Wolfman Review #2
Directed by Joe Johnston
Joe Johnston walks into a bar and says: “Bartender, I’ve directed Honey I Shrunk the Kids, Jurassic Park III and Hidalgo. I think that warrants a free drink.” The bartender turns around and shoots Joe’s head off with a shotgun. I didn’t say it was going to be funny.
Oh, how I wish something similar had actually happened a few years ago. Unfortunately, such malevolent desires are rarely fulfilled, and movies such as The Wolfman are still green-lit by studio executives.
While Benicio Del Toro, Hugo Weaving and Anthony Hopkins remain excellent actors in their own right, their combined efforts to save this sinking mess of a movie proved most futile. Not only is it an embarrassing remake of the 1941 original which bore the same name, but it is an insult to every man, woman and child who wastes his or her hard earned cash on this film.
You see, movies of this genre, in this day and age, are supposed to take advantage of modern visual effects, not make efforts to leave the most impressive parts on the cutting room floor. This is exactly what Johnston accomplishes during what could be the movie’s most imposing scenes: Del Toro’s transmogrification process.
By cutting at rapid-fire speeds and limiting the process to 15 seconds or less, the audience is left in a daze, and it feels like Johnston wants to get to the killing as soon as possible. When comparing these critical scenes to their counterparts in such classics as An American Werewolf in London or The Howling, they are simply not in the same league. The end product is comical to say the least, as Del Toro resembles a man in some kind of makeshift gorilla suit. Besides the teeth and elongated fingers, there is very little semblance of a werewolf.

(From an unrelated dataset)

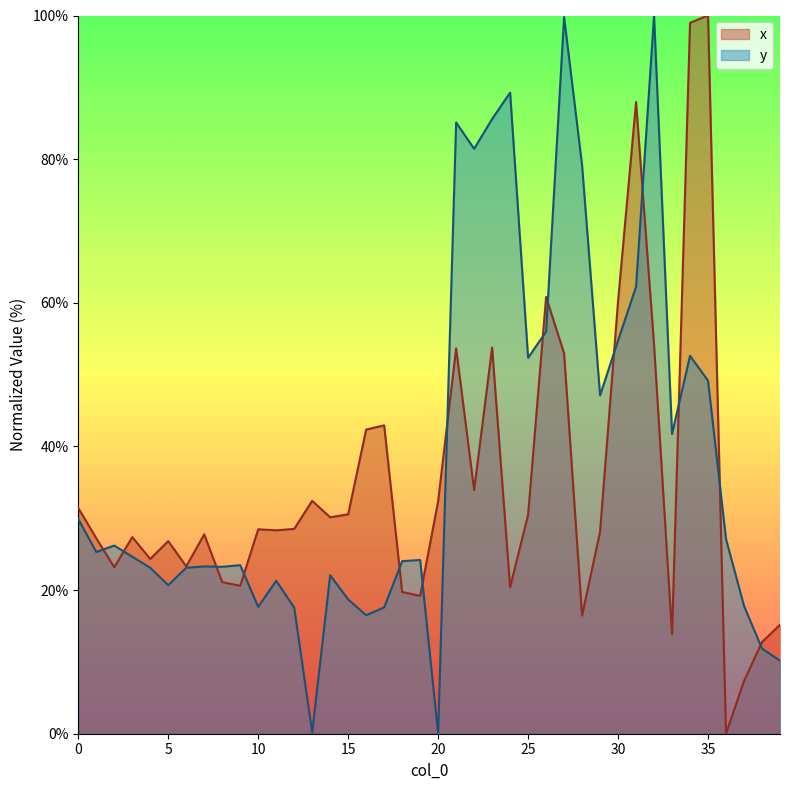

Which category has the lowest value in the y series?

20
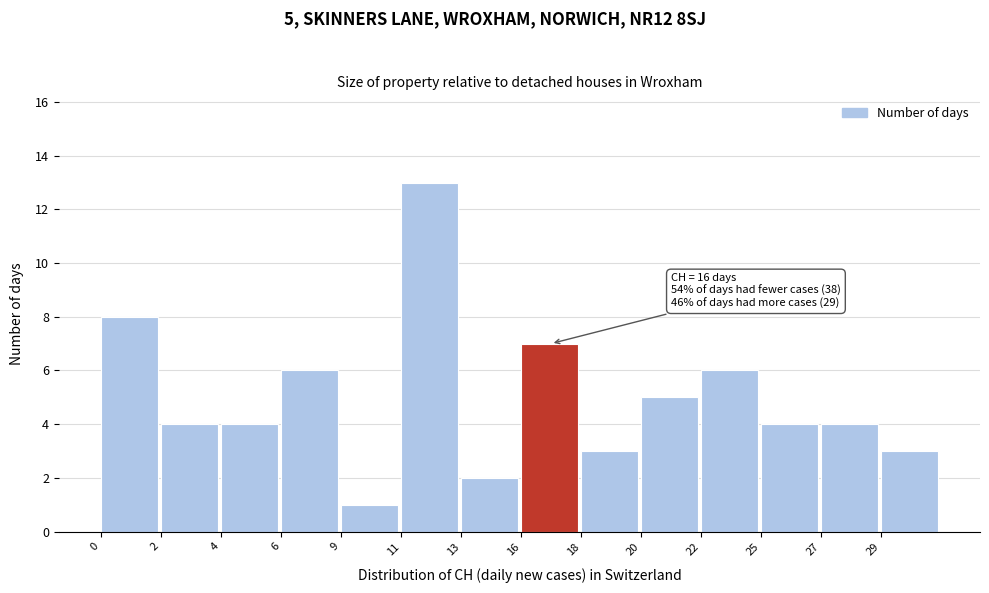

Reading right to left, list all the values displayed in this chart.

3	4	4	6	5	3	7	2	13	1	6	4	4	8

The decision to cast Del Toro (Laurence Talbot) in the first place is an intriguing one. I’ve always been against casting high-profile actors for these roles because as soon as they transform, they become unrecognizable and essentially forgotten by the audience. Therefore, it could be said that it doesn’t really matter who you’re casting, as long as the plot is distracting enough (in this case it really isn’t). Del Toro will most likely look back on this with a certain amount of shame, as his sub-par performance is somewhat of a low-point in an otherwise distinguished career. Here, he is somber and constantly mumbling, as if repeating his role of a recovering heroin addict in Things We Lost In The Fire. When there should be some kind of established sympathy for his character by the end of the movie, there is none, and in turn we realize how little character development there has been in the 80 or so minutes he has been on screen.

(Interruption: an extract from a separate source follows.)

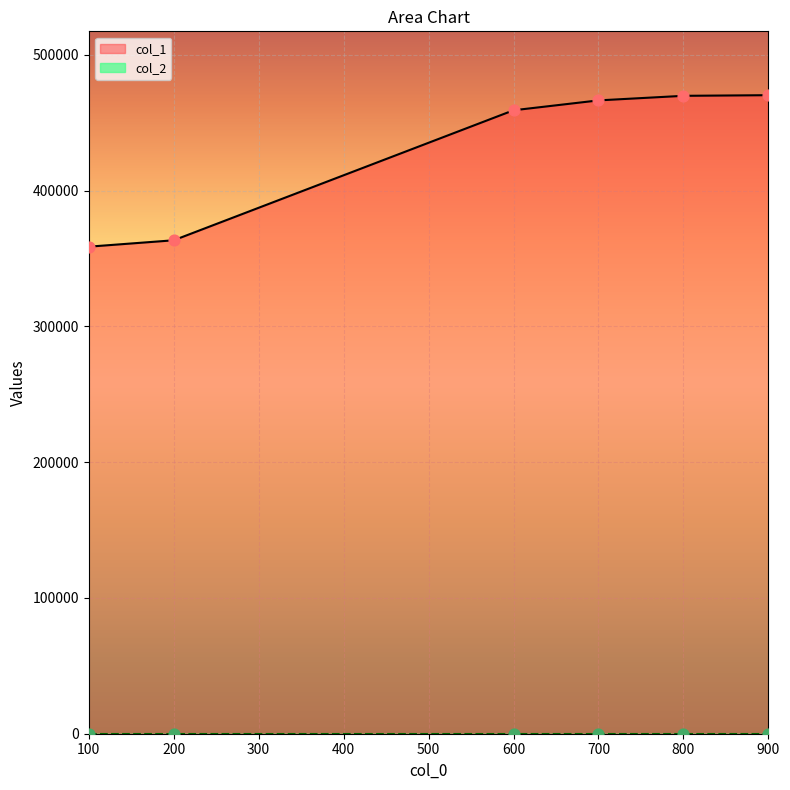

What is the ratio of the value at 800 to the value at 200?

1.3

Meanwhile, Weaving reprises his role of Mr. Smith from The Matrix as a detective from Scotland Yard with a slow, cal–cu–la–ted sp–eech. His goal is to find out exactly who, or what is killing all these villagers, and by George he’s going to do it. Hopkins plays Sir John Talbot, Laurence’s evil father with a secret past and easily the best performance in the movie. Fortunately for you, the rest aren’t worth mentioning.

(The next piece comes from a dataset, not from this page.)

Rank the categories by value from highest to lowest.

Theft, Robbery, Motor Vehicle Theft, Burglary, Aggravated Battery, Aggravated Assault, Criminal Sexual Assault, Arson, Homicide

The final insulting blow Johnston lands on his viewer is a series of belittling jump scares, many of which can be foreseen much in advance due to Danny Elfman’s lifeless, predictable score. Add to the mix Andrew Kevin Walker’s script, which harkens back to another similar period-film he wrote, Sleepy Hollow. What’s the deal with always having bumbling, clumsy villagers who trip on their own shoelaces, and who couldn’t shoot a stray cat if their lives depended on it? Please reply at the bottom of the page, Andrew.
Make note that The Wolfman is for hardcore lovers of this genre only, and that if you’re expecting anything more than an original plot and an intimidating werewolf, you’re going to be extremely disappointed. On the bright side, fans of the moon will be satisfied as for some reason, as Johnston chooses to show how bright and full it is every 3 minutes or so.